Das Video endet mit einer bemerkenswerten Feststellung in englischer Sprache die man frei wie folgt übersetzen kann: Wir lassen euch nicht damit davonkommen!

Ist das nun eine Drohung oder auch nur Satire?

War der Sturm der Entrüstung nicht absehbar?

Doch. Er war absehbar. Nicht nur weil der Text samt Inhalt vollkommen am Thema vorbei geht und dieser inhaltlich auch fehlerbehaftet ist. Denn nur wenn man nicht ideologisch denkt, sich nicht zu weit von seinen Hörern entfernt und sich bewusst macht, dass der Altersdurchschnitt aller Radiohörer in Deutschland bei 47,7 Jahren liegt, hätte man wissen müssen, was passiert.

Wie gesagt, das ist der Durchschnitt der 8,05 Millionen WDR-Hörerinnen und -Hörer die täglich das zwangsfinanzierte Angebot nutzen. Ab 50 Jahren, das dürfte dann zirka die Hälfte der Hörer sein, hat man gute Chancen Oma oder Opa zu sein. Also zu der Klientel zu gehören, welche nach einer verunglückten Satire, die Umweltsäue der Nation darstellen.

Interessant wird es aber nun erst richtig, denn mit diesem Gegenwind der Entrüstung hatte man ja nicht gerechnet. Auch nicht damit, dass sich der Landesvater von NRW angewidert äußert, wobei er sich in guter Gesellschaft befindet.

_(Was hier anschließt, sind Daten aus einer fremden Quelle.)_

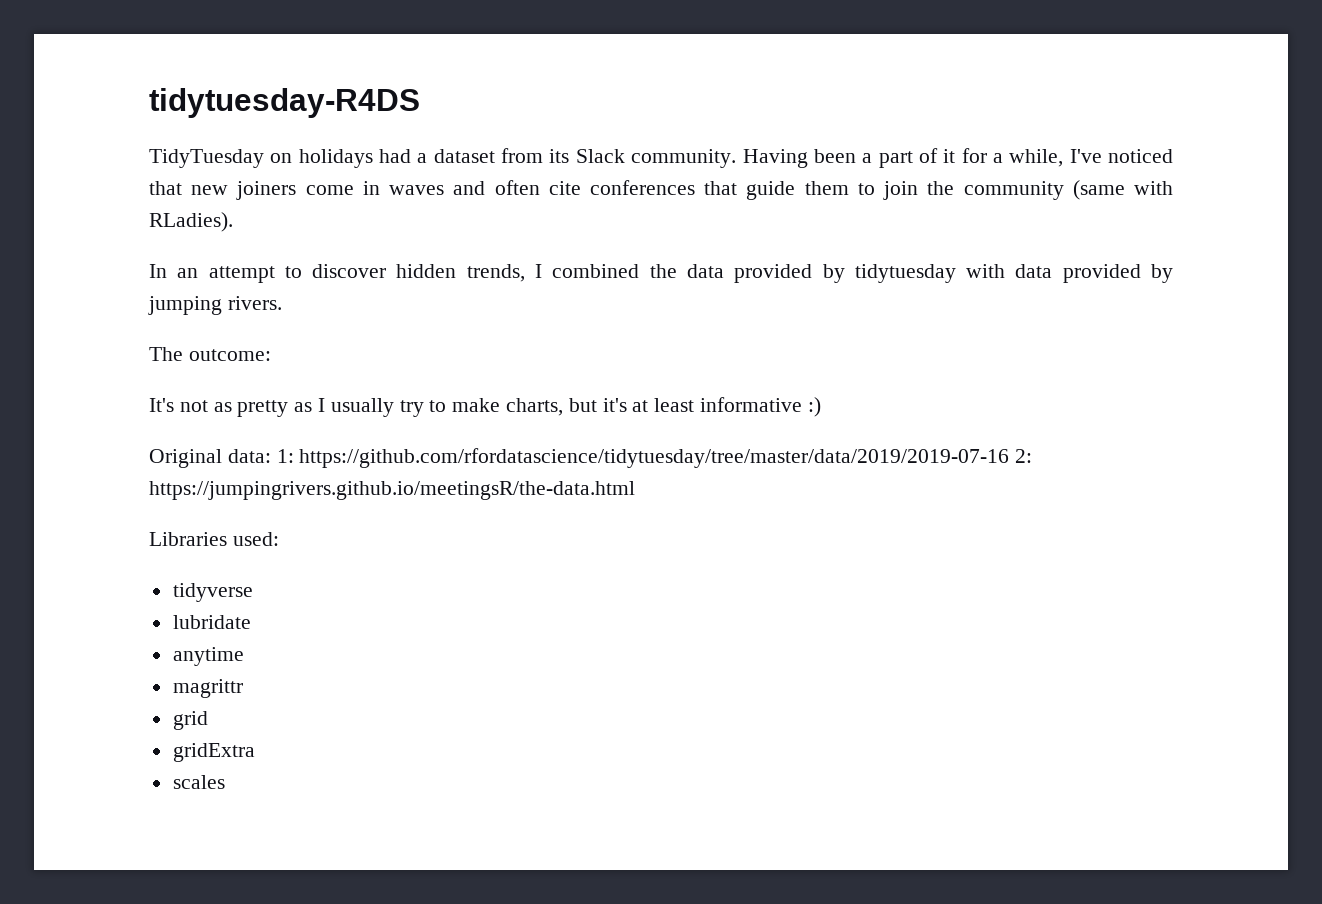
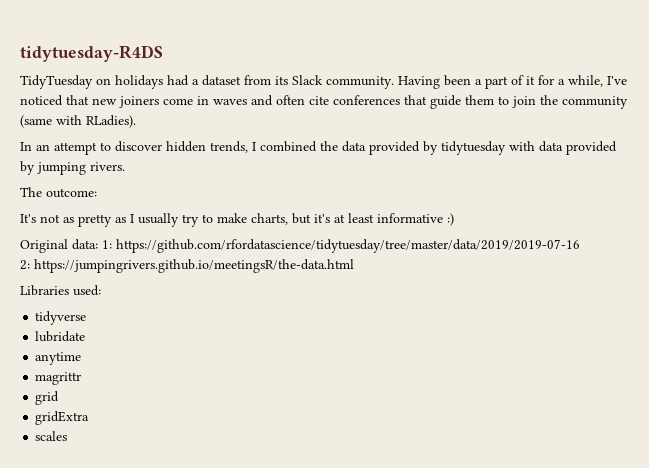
(1010, 458) none -> (580, 246) //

Auch eine spontan angemeldete Demonstration gegen den WDR hat man nicht erwartet. So kommt es dann auch wie es kommen muss in unserem Land, denn die Demonstranten sind natürlich Nazis. Zumindest wenn es nach links-grünen-Politikern geht, welche die Aktion des WDR befürworten. Es kommt also wie gerufen und man kann das Totschlagargument der Nazikeule schwingen.

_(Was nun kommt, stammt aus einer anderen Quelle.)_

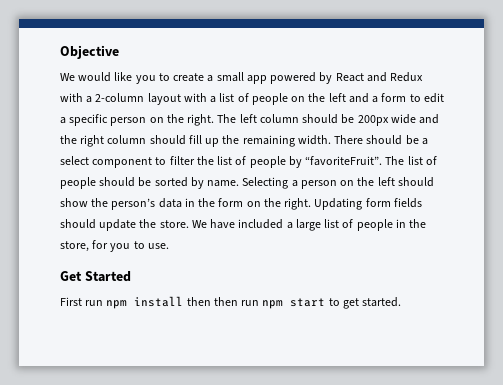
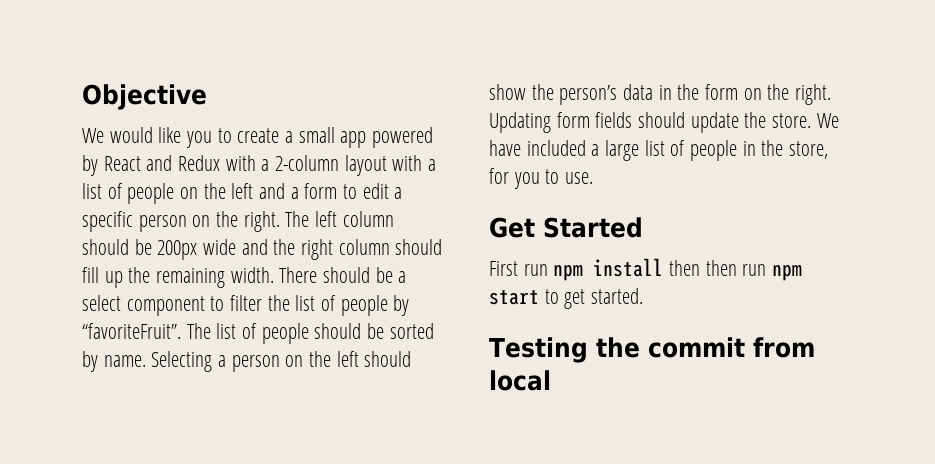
(402, 302) none -> [489,337,815,363] [489,370,551,391] // Testing the commit from local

(Sven Lehmann war von 2010 bis 2018 Landesvorsitzender der Grünen NRW, seit 2017 ist er Mitglied des Deutschen Bundestages)

Woran hat man das erkannt? (Achtung nun folgt Satire) Hat man die Schädelformen und den Abstand der Augen vermessen? Hatten die Demonstranten alle blonde Haare und blaue Augen? (Man merkt schon, dass Satire auch geschmacklos sein kann?)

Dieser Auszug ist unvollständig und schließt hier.